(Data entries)
■ ■ ■ ■ ■ ■ ■
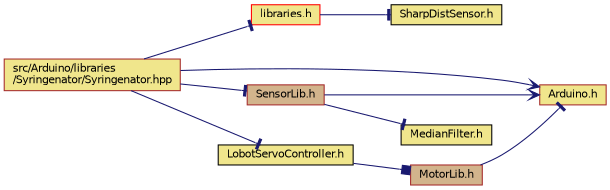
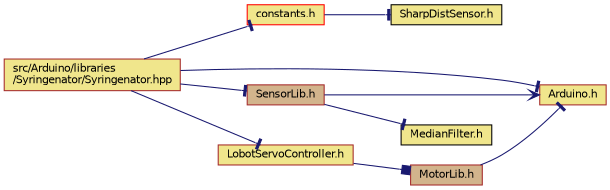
  digraph {
    rankdir=LR
    node [color=brown fillcolor=khaki fontname=Helvetica fontsize=10 shape=record style=filled]
    edge [arrowhead=tee color=midnightblue fontname=Helvetica fontsize=10 labelfontname=Helvetica labelfontsize=10 style=solid]
    n1 [fontcolor=black height=0.2 label="src/Arduino/libraries\l/Syringenator/Syringenator.hpp" width=0.4]
-   n2 [color=red height=0.2 label="libraries.h" width=0.4]
+   n2 [color=red height=0.2 label="constants.h" width=0.4]
    n3 [height=0.2 label="Arduino.h" width=0.4]
    n4 [fillcolor=tan height=0.2 label="SensorLib.h" width=0.4]
-   n5 [color=black height=0.2 label="LobotServoController.h" width=0.4]
+   n5 [height=0.2 label="LobotServoController.h" width=0.4]
    n6 [color=black height=0.2 label="SharpDistSensor.h" width=0.4]
    n7 [fillcolor=tan height=0.2 label="MotorLib.h" width=0.4]
    n8 [color=black height=0.2 label="MedianFilter.h" width=0.4]
    n1 -> n2
-   n1 -> n3 [arrowhead=vee]
+   n1 -> n3
    n1 -> n4
    n1 -> n5
    n2 -> n6
    n4 -> n3 [arrowhead=vee]
    n4 -> n8
    n5 -> n7 [arrowhead=box]
    n7 -> n3
  }
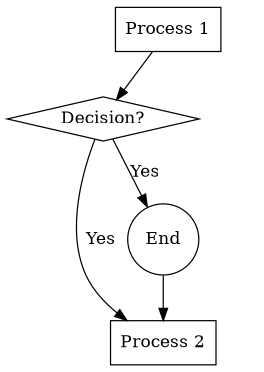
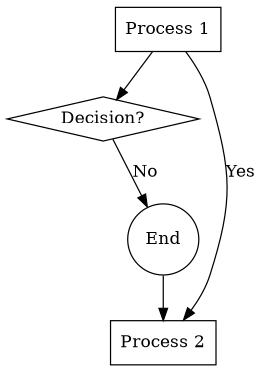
  digraph {
    node [shape=box]
    n1 [label="Process 1"]
    n2 [label="Decision?" shape=diamond]
    n3 [label="Process 2"]
    n4 [label=End shape=circle]
    n1 -> n2
-   n2 -> n3 [label=Yes]
-   n2 -> n4 [label=Yes]
+   n1 -> n3 [label=Yes]
+   n2 -> n4 [label=No]
    n4 -> n3
  }
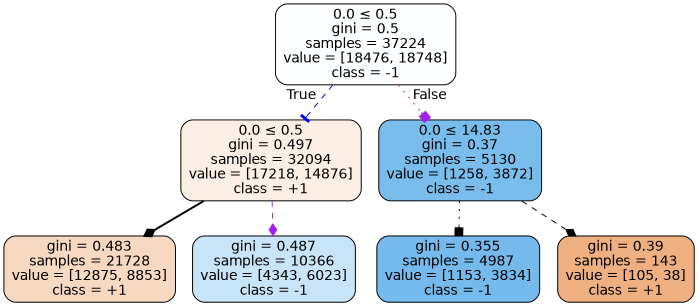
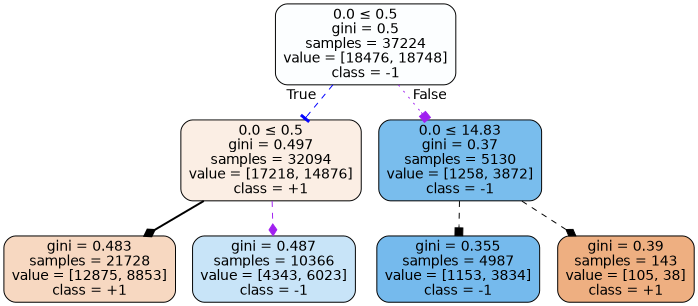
  digraph {
    node [color=black fontname=helvetica shape=box style="filled, rounded"]
    edge [arrowhead=diamond color=black fontname=helvetica style=dashed]
    n1 [fillcolor="#fcfeff" label=<0.0 &le; 0.5<br/>gini = 0.5<br/>samples = 37224<br/>value = [18476, 18748]<br/>class = -1>]
    n2 [fillcolor="#fbeee4" label=<0.0 &le; 0.5<br/>gini = 0.497<br/>samples = 32094<br/>value = [17218, 14876]<br/>class = +1>]
    n3 [fillcolor="#79bded" label=<0.0 &le; 14.83<br/>gini = 0.37<br/>samples = 5130<br/>value = [1258, 3872]<br/>class = -1>]
    n4 [fillcolor="#f7d8c1" label=<gini = 0.483<br/>samples = 21728<br/>value = [12875, 8853]<br/>class = +1>]
    n5 [fillcolor="#c8e4f8" label=<gini = 0.487<br/>samples = 10366<br/>value = [4343, 6023]<br/>class = -1>]
    n6 [fillcolor="#75baed" label=<gini = 0.355<br/>samples = 4987<br/>value = [1153, 3834]<br/>class = -1>]
    n7 [fillcolor="#eeaf81" label=<gini = 0.39<br/>samples = 143<br/>value = [105, 38]<br/>class = +1>]
    n1 -> n2 [arrowhead=tee color=blue headlabel=True labelangle=45 labeldistance=2.5]
    n1 -> n3 [arrowhead=box color=purple headlabel=False labelangle=-45 labeldistance=2.5 style=dotted]
    n2 -> n4 [style=bold]
    n2 -> n5 [color=purple]
-   n3 -> n6 [arrowhead=box style=dotted]
+   n3 -> n6 [arrowhead=box]
    n3 -> n7
  }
■ ■ ■ ■ ■ ■ ■
Aim of the exercise>
Rewrite every one of the data entries above with "samples" changed to "count" and everything else kept the same. Leave the pictures out.

Solution to the exercise>
  digraph {
    rankdir=LR
    node [color=brown fillcolor=khaki fontname=Helvetica fontsize=10 shape=record style=filled]
    edge [arrowhead=tee color=midnightblue fontname=Helvetica fontsize=10 labelfontname=Helvetica labelfontsize=10 style=solid]
    n1 [fontcolor=black height=0.2 label="src/Arduino/libraries\l/Syringenator/Syringenator.hpp" width=0.4]
-   n2 [color=red height=0.2 label="libraries.h" width=0.4]
+   n2 [color=red height=0.2 label="constants.h" width=0.4]
    n3 [height=0.2 label="Arduino.h" width=0.4]
    n4 [fillcolor=tan height=0.2 label="SensorLib.h" width=0.4]
-   n5 [color=black height=0.2 label="LobotServoController.h" width=0.4]
+   n5 [height=0.2 label="LobotServoController.h" width=0.4]
    n6 [color=black height=0.2 label="SharpDistSensor.h" width=0.4]
    n7 [fillcolor=tan height=0.2 label="MotorLib.h" width=0.4]
    n8 [color=black height=0.2 label="MedianFilter.h" width=0.4]
    n1 -> n2
-   n1 -> n3 [arrowhead=vee]
+   n1 -> n3
    n1 -> n4
    n1 -> n5
    n2 -> n6
    n4 -> n3 [arrowhead=vee]
    n4 -> n8
    n5 -> n7 [arrowhead=box]
    n7 -> n3
  }
  digraph {
    node [shape=box]
    n1 [label="Process 1"]
    n2 [label="Decision?" shape=diamond]
    n3 [label="Process 2"]
    n4 [label=End shape=circle]
    n1 -> n2
-   n2 -> n3 [label=Yes]
-   n2 -> n4 [label=Yes]
+   n1 -> n3 [label=Yes]
+   n2 -> n4 [label=No]
    n4 -> n3
  }
  digraph {
    node [color=black fontname=helvetica shape=box style="filled, rounded"]
    edge [arrowhead=diamond color=black fontname=helvetica style=dashed]
    n1 [fillcolor="#fcfeff" label=<0.0 &le; 0.5<br/>gini = 0.5<br/>count = 37224<br/>value = [18476, 18748]<br/>class = -1>]
    n2 [fillcolor="#fbeee4" label=<0.0 &le; 0.5<br/>gini = 0.497<br/>count = 32094<br/>value = [17218, 14876]<br/>class = +1>]
    n3 [fillcolor="#79bded" label=<0.0 &le; 14.83<br/>gini = 0.37<br/>count = 5130<br/>value = [1258, 3872]<br/>class = -1>]
    n4 [fillcolor="#f7d8c1" label=<gini = 0.483<br/>count = 21728<br/>value = [12875, 8853]<br/>class = +1>]
    n5 [fillcolor="#c8e4f8" label=<gini = 0.487<br/>count = 10366<br/>value = [4343, 6023]<br/>class = -1>]
    n6 [fillcolor="#75baed" label=<gini = 0.355<br/>count = 4987<br/>value = [1153, 3834]<br/>class = -1>]
    n7 [fillcolor="#eeaf81" label=<gini = 0.39<br/>count = 143<br/>value = [105, 38]<br/>class = +1>]
    n1 -> n2 [arrowhead=tee color=blue headlabel=True labelangle=45 labeldistance=2.5]
    n1 -> n3 [arrowhead=box color=purple headlabel=False labelangle=-45 labeldistance=2.5 style=dotted]
    n2 -> n4 [style=bold]
    n2 -> n5 [color=purple]
-   n3 -> n6 [arrowhead=box style=dotted]
+   n3 -> n6 [arrowhead=box]
    n3 -> n7
  }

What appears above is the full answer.